§ WHAT IS REQUIRED:
The lines to return run from the start of the material below through the line holding "A07_2048_01", both included; please give them back exactly, minus the pictures.
● ● ● ● ●
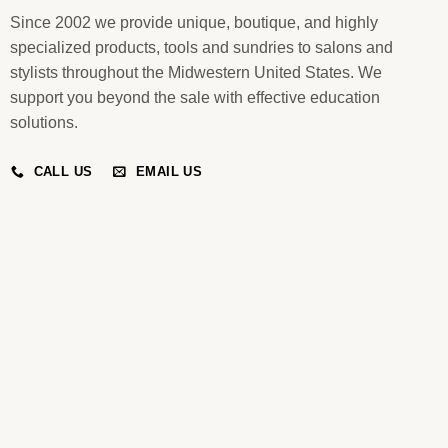
Since 2002 we provide unique, boutique, and highly
specialized products, tools and sundries to salons and
stylists throughout the Midwestern United States. We
support you beyond the sale with effective education
solutions.
CALL US
EMAIL US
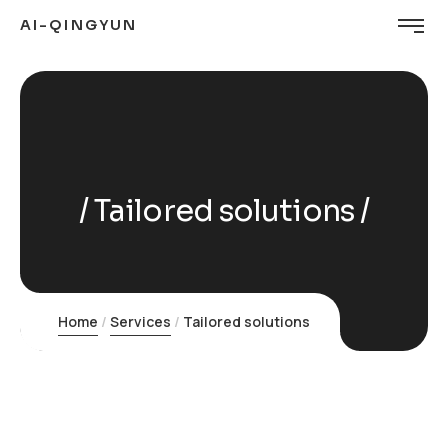
AI-QINGYUN
Tailored solutions
Home
Services
Tailored solutions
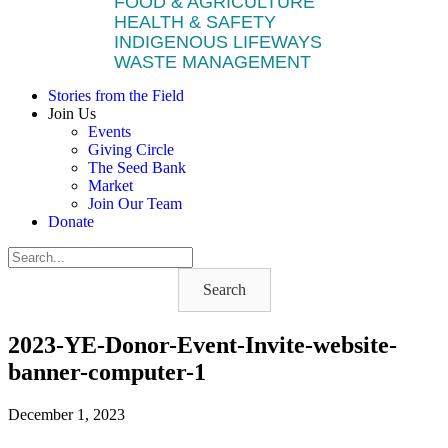
FOOD & AGRICULTURE
HEALTH & SAFETY
INDIGENOUS LIFEWAYS
WASTE MANAGEMENT
Stories from the Field
Join Us
Events
Giving Circle
The Seed Bank
Market
Join Our Team
Donate
Search
2023-YE-Donor-Event-Invite-website-
banner-computer-1
December 1, 2023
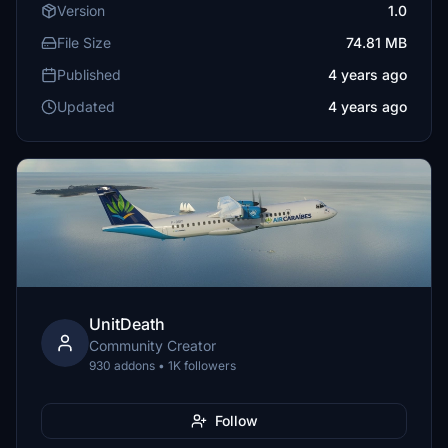
Version
1.0
File Size
74.81 MB
Published
4 years ago
Updated
4 years ago
UnitDeath
Community Creator
930 addons • 1K followers
Follow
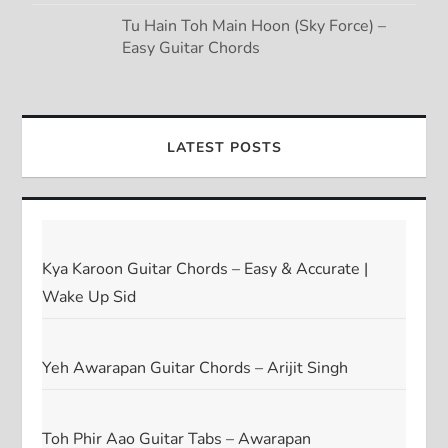
Tu Hain Toh Main Hoon (Sky Force) –
Easy Guitar Chords
LATEST POSTS
Kya Karoon Guitar Chords – Easy & Accurate |
Wake Up Sid
Yeh Awarapan Guitar Chords – Arijit Singh
Toh Phir Aao Guitar Tabs – Awarapan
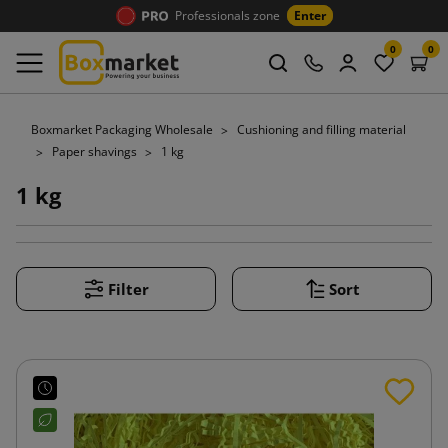
Professionals zone
Enter
0
0
Boxmarket Packaging Wholesale
Cushioning and filling material
Paper shavings
1 kg
1 kg
Filter
Sort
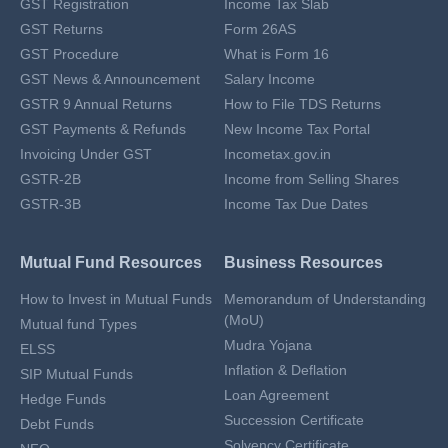
GST Registration
Income Tax Slab
GST Returns
Form 26AS
GST Procedure
What is Form 16
GST News & Announcement
Salary Income
GSTR 9 Annual Returns
How to File TDS Returns
GST Payments & Refunds
New Income Tax Portal
Invoicing Under GST
Incometax.gov.in
GSTR-2B
Income from Selling Shares
GSTR-3B
Income Tax Due Dates
Mutual Fund Resources
Business Resources
How to Invest in Mutual Funds
Memorandum of Understanding
(MoU)
Mutual fund Types
Mudra Yojana
ELSS
Inflation & Deflation
SIP Mutual Funds
Loan Agreement
Hedge Funds
Succession Certificate
Debt Funds
Solvency Certificate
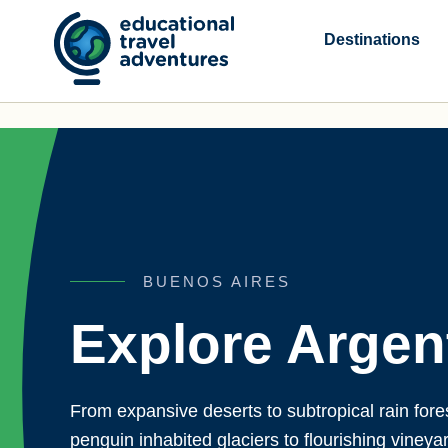
Skip
to
Destinations
content
BUENOS AIRES
Explore Argen
From expansive deserts to subtropical rain fore
penguin inhabited glaciers to flourishing vineya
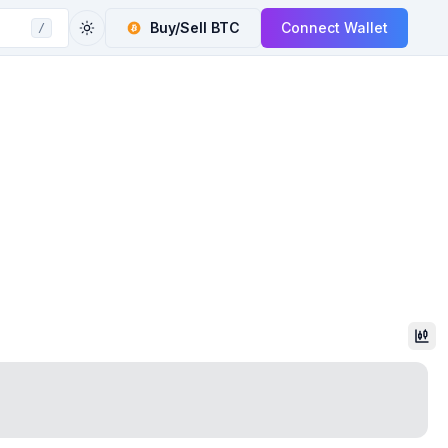
Buy/Sell
BTC
Connect Wallet
/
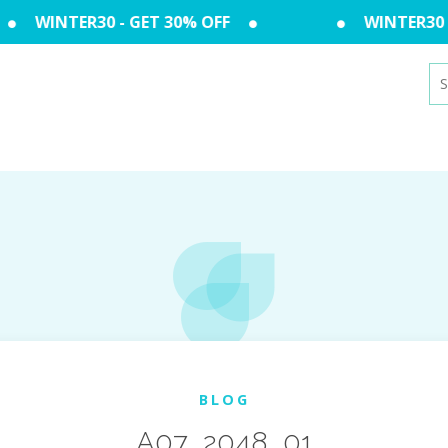
WINTER30 - GET 30% OFF
WINTER30 - 
Se
for
BLOG
A07_2048_01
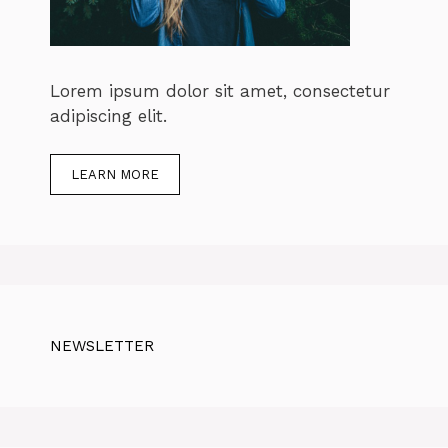
Lorem ipsum dolor sit amet, consectetur
adipiscing elit.
LEARN MORE
NEWSLETTER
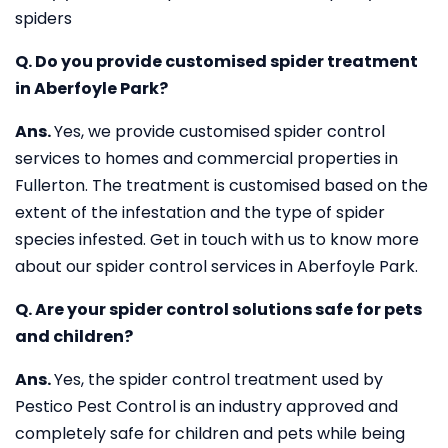
spiders
Q. Do you provide customised spider treatment
in Aberfoyle Park?
Ans.
Yes, we provide customised spider control
services to homes and commercial properties in
Fullerton. The treatment is customised based on the
extent of the infestation and the type of spider
species infested. Get in touch with us to know more
about our spider control services in Aberfoyle Park.
Q. Are your spider control solutions safe for pets
and children?
Ans.
Yes, the spider control treatment used by
Pestico Pest Control is an industry approved and
completely safe for children and pets while being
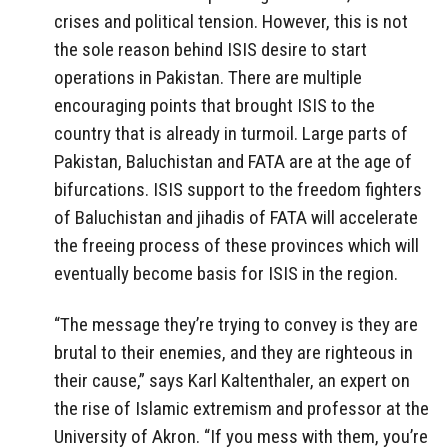
crises and political tension. However, this is not
the sole reason behind ISIS desire to start
operations in Pakistan. There are multiple
encouraging points that brought ISIS to the
country that is already in turmoil. Large parts of
Pakistan, Baluchistan and FATA are at the age of
bifurcations. ISIS support to the freedom fighters
of Baluchistan and jihadis of FATA will accelerate
the freeing process of these provinces which will
eventually become basis for ISIS in the region.
“The message they’re trying to convey is they are
brutal to their enemies, and they are righteous in
their cause,” says Karl Kaltenthaler, an expert on
the rise of Islamic extremism and professor at the
University of Akron. “If you mess with them, you’re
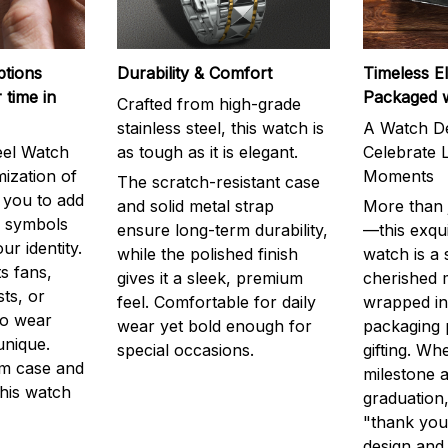
ptions
Durability & Comfort
Timeless E
 time in
Packaged 
Crafted from high-grade
stainless steel, this watch is
A Watch De
eel Watch
as tough as it is elegant.
Celebrate L
mization of
Moments
The scratch-resistant case
g you to add
and solid metal strap
More than j
r symbols
ensure long-term durability,
—this exqui
ur identity.
while the polished finish
watch is a
s fans,
gives it a sleek, premium
cherished
ts, or
feel. Comfortable for daily
wrapped in
to wear
wear yet bold enough for
packaging 
unique.
special occasions.
gifting. Whe
m case and
milestone a
this watch
graduation,
"thank you,
design and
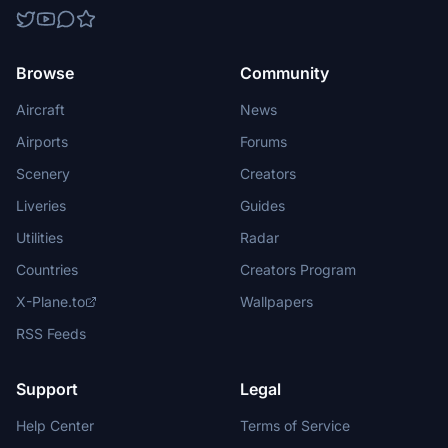
Browse
Community
Aircraft
News
Airports
Forums
Scenery
Creators
Liveries
Guides
Utilities
Radar
Countries
Creators Program
X-Plane.to
Wallpapers
RSS Feeds
Support
Legal
Help Center
Terms of Service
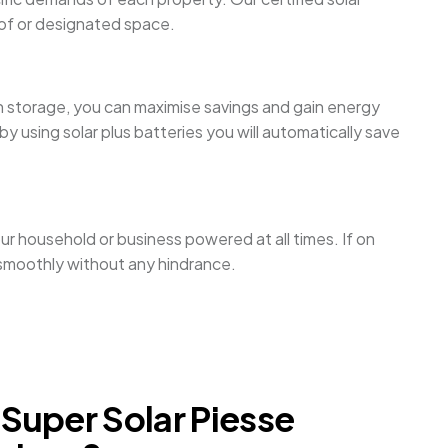
roof or designated space.
th storage, you can maximise savings and gain energy
 using solar plus batteries you will automatically save
ur household or business powered at all times. If on
n smoothly without any hindrance.
uper Solar Piesse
● ● ● ● ●
§ SOLUTION:
Since 2002 we provide unique, boutique, and highly
specialized products, tools and sundries to salons and
stylists throughout the Midwestern United States. We
support you beyond the sale with effective education
solutions.
CALL US
EMAIL US
AI-QINGYUN
Tailored solutions
Home
Services
Tailored solutions
FOOD & AGRICULTURE
HEALTH & SAFETY
INDIGENOUS LIFEWAYS
WASTE MANAGEMENT
Stories from the Field
Join Us
Events
Giving Circle
The Seed Bank
Market
Join Our Team
Donate
Search
2023-YE-Donor-Event-Invite-website-
banner-computer-1
December 1, 2023
Version
1.0
File Size
74.81 MB
Published
4 years ago
Updated
4 years ago
UnitDeath
Community Creator
930 addons • 1K followers
Follow
Tu Hain Toh Main Hoon (Sky Force) –
Easy Guitar Chords
LATEST POSTS
Kya Karoon Guitar Chords – Easy & Accurate |
Wake Up Sid
Yeh Awarapan Guitar Chords – Arijit Singh
Toh Phir Aao Guitar Tabs – Awarapan
Professionals zone
Enter
0
0
Boxmarket Packaging Wholesale
Cushioning and filling material
Paper shavings
1 kg
1 kg
Filter
Sort
GST Registration
Income Tax Slab
GST Returns
Form 26AS
GST Procedure
What is Form 16
GST News & Announcement
Salary Income
GSTR 9 Annual Returns
How to File TDS Returns
GST Payments & Refunds
New Income Tax Portal
Invoicing Under GST
Incometax.gov.in
GSTR-2B
Income from Selling Shares
GSTR-3B
Income Tax Due Dates
Mutual Fund Resources
Business Resources
How to Invest in Mutual Funds
Memorandum of Understanding
(MoU)
Mutual fund Types
Mudra Yojana
ELSS
Inflation & Deflation
SIP Mutual Funds
Loan Agreement
Hedge Funds
Succession Certificate
Debt Funds
Solvency Certificate
Skip
to
Destinations
content
BUENOS AIRES
Explore Argen
From expansive deserts to subtropical rain fore
penguin inhabited glaciers to flourishing vineya
Buy/Sell
BTC
Connect Wallet
/
WINTER30 - GET 30% OFF
WINTER30 - 
Se
for
BLOG
A07_2048_01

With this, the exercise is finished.